GIVEN DATA:
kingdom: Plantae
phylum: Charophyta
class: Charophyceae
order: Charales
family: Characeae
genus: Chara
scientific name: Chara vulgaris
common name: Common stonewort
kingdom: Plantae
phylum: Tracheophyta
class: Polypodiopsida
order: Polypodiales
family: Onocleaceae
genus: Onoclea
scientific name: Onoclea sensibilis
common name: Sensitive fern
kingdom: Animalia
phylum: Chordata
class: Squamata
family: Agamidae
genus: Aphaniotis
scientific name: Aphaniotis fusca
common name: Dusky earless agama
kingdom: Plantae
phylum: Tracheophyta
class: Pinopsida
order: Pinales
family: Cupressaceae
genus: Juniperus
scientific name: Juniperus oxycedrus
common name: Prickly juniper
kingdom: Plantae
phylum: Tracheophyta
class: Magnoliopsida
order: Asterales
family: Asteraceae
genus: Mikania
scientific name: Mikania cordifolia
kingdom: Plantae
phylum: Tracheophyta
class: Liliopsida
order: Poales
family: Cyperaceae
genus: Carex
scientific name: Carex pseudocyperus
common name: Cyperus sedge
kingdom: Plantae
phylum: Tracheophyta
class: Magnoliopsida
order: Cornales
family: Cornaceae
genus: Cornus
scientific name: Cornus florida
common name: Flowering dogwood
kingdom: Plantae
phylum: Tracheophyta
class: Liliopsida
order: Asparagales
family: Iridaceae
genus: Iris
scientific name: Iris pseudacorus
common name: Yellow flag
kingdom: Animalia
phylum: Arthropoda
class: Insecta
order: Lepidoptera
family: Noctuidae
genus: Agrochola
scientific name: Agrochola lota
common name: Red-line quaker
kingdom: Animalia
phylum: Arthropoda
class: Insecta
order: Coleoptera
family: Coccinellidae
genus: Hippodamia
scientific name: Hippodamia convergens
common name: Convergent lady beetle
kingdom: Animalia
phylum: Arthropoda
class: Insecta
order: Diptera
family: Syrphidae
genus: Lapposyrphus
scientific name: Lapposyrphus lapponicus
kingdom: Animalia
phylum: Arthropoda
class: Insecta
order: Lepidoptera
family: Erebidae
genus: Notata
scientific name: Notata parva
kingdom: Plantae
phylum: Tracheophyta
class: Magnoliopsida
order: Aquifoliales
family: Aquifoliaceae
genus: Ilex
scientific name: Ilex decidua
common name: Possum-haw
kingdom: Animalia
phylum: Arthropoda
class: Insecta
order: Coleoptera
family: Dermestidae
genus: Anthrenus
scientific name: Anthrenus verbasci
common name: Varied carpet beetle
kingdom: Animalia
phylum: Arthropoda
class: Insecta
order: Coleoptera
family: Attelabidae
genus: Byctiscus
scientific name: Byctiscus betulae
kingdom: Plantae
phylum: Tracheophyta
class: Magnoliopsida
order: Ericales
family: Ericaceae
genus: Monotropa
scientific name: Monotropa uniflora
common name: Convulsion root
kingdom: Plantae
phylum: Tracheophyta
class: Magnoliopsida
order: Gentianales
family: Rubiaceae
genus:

EXERCISE OBJECTIVE: Print the lines above word for word, starting at the first line of the entries and ending at the line that contains "scientific name: Mikania cordifolia", with both of those lines included.

TASK RESULT:
kingdom: Plantae
phylum: Charophyta
class: Charophyceae
order: Charales
family: Characeae
genus: Chara
scientific name: Chara vulgaris
common name: Common stonewort
kingdom: Plantae
phylum: Tracheophyta
class: Polypodiopsida
order: Polypodiales
family: Onocleaceae
genus: Onoclea
scientific name: Onoclea sensibilis
common name: Sensitive fern
kingdom: Animalia
phylum: Chordata
class: Squamata
family: Agamidae
genus: Aphaniotis
scientific name: Aphaniotis fusca
common name: Dusky earless agama
kingdom: Plantae
phylum: Tracheophyta
class: Pinopsida
order: Pinales
family: Cupressaceae
genus: Juniperus
scientific name: Juniperus oxycedrus
common name: Prickly juniper
kingdom: Plantae
phylum: Tracheophyta
class: Magnoliopsida
order: Asterales
family: Asteraceae
genus: Mikania
scientific name: Mikania cordifolia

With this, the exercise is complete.